Help them in Seeking Treatment
While you cannot force someone to seek treatment, you can encourage them towards it if they want to. Sometimes people struggling with PTSD feel ashamed of their suffering, particularly if they’ve lost a close ally because of the condition. If that is the case, reassure your loved ones that anyone can suffer from the condition, and seek indicated treatment strength and not weakness. You can even explore establishments that offer the best treatment programs and help them book appointments. Then accompany them to their treatment clinic anytime they go out. This way, your loved ones will feel loved, and their well-being is important.
Because PTSD happens differently to people, find out about your loved ones and symptoms triggers can help relieve them. Triggers can include anything, specific people, smells, locations, dates, sounds or weather patterns. For example, someone you love may have violence as a trigger. So, watching action movies together can give them traumatic flashbacks or panic attacks. Thus, learning about the one you love’s triggers lets you help them deal with situations that may affect them.

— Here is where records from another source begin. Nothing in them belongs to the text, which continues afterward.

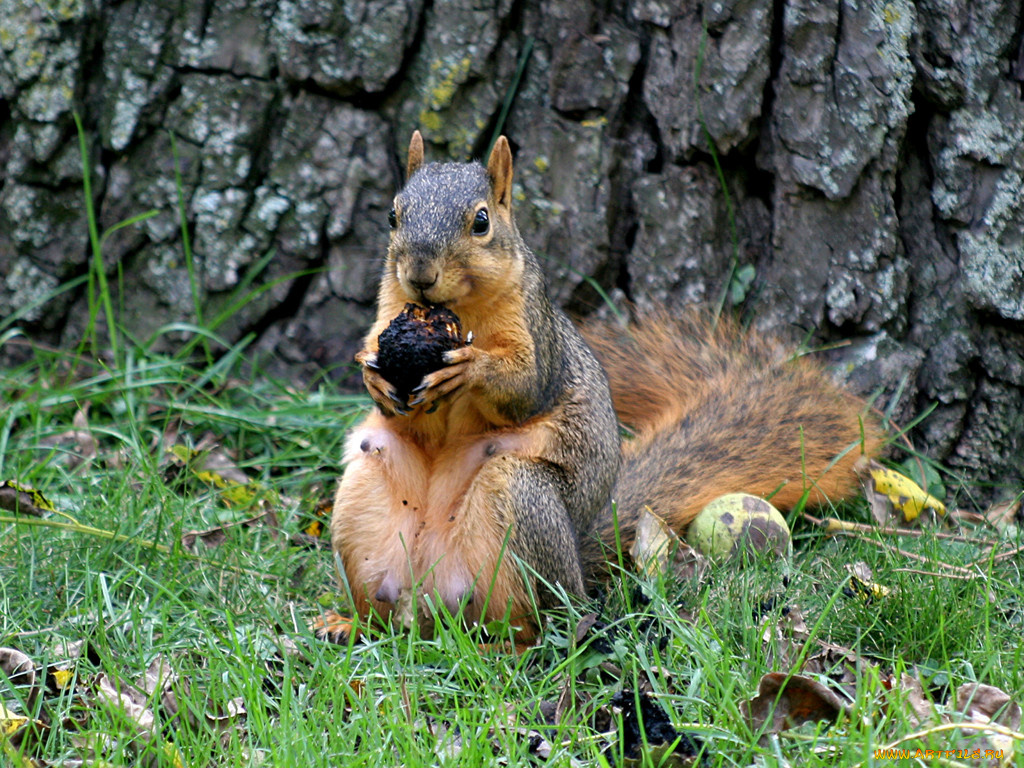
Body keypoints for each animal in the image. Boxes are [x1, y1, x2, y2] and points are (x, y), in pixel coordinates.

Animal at [325, 132, 880, 643]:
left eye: (481, 222)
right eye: (393, 215)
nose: (419, 273)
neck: (455, 311)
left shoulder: (537, 333)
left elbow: (525, 388)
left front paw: (470, 368)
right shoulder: (389, 306)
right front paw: (371, 374)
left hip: (521, 500)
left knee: (537, 621)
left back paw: (511, 645)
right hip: (363, 500)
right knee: (386, 612)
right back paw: (346, 623)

PTSD patients have challenges in dealing with stress. Try to keep your home environment as relaxed and stress-free as possible. Your home should offer comfort, which can help them recover. Also, avoid bringing home or inviting people who might upset the one you love because of PTSD. Remember not to place huge responsibilities or demands on your loved ones as doing so can make them feel pressured or increase their stress level.
Living with a loved one who has a long-term but challenging condition like PTSD is no easy feat. So, remember to take care of yourself while grooming them. Don’t be guilty of taking time off and recharging your batteries. Your loved ones need you to be healthy, healthy and not tired or working hard.